• **TASK BRIEF**
Copy all entries exactly, and wherever an entry holds a picture, leave that picture out.

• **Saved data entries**
++++

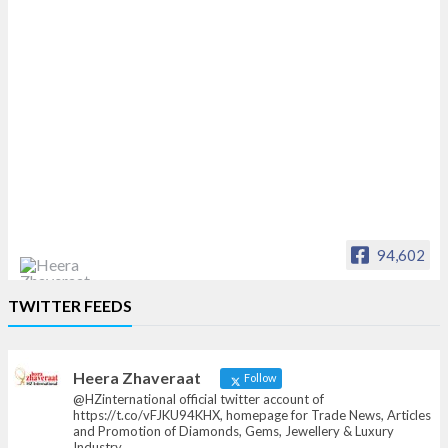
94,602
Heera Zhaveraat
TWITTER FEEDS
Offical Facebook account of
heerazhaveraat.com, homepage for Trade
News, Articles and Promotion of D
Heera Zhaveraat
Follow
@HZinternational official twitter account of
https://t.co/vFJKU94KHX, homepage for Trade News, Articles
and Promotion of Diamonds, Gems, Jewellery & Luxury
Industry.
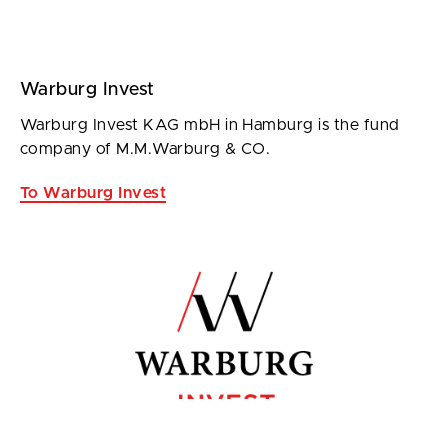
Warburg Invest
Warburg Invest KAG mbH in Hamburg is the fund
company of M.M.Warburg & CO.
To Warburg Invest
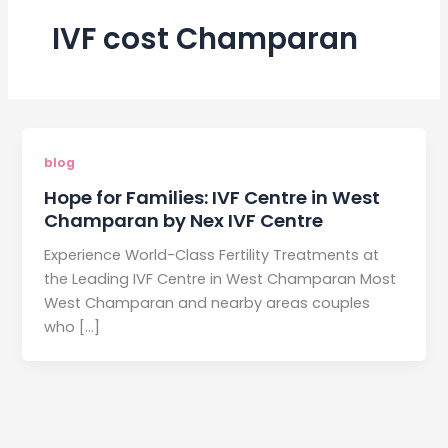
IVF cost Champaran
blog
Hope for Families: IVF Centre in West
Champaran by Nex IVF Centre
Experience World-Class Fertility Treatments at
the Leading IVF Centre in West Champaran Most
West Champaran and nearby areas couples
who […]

++++

• **EXERCISE OUTPUT**
94,602
Heera Zhaveraat
TWITTER FEEDS
Offical Facebook account of
heerazhaveraat.com, homepage for Trade
News, Articles and Promotion of D
Heera Zhaveraat
Follow
@HZinternational official twitter account of
https://t.co/vFJKU94KHX, homepage for Trade News, Articles
and Promotion of Diamonds, Gems, Jewellery & Luxury
Industry.
Warburg Invest
Warburg Invest KAG mbH in Hamburg is the fund
company of M.M.Warburg & CO.
To Warburg Invest
IVF cost Champaran
blog
Hope for Families: IVF Centre in West
Champaran by Nex IVF Centre
Experience World-Class Fertility Treatments at
the Leading IVF Centre in West Champaran Most
West Champaran and nearby areas couples
who […]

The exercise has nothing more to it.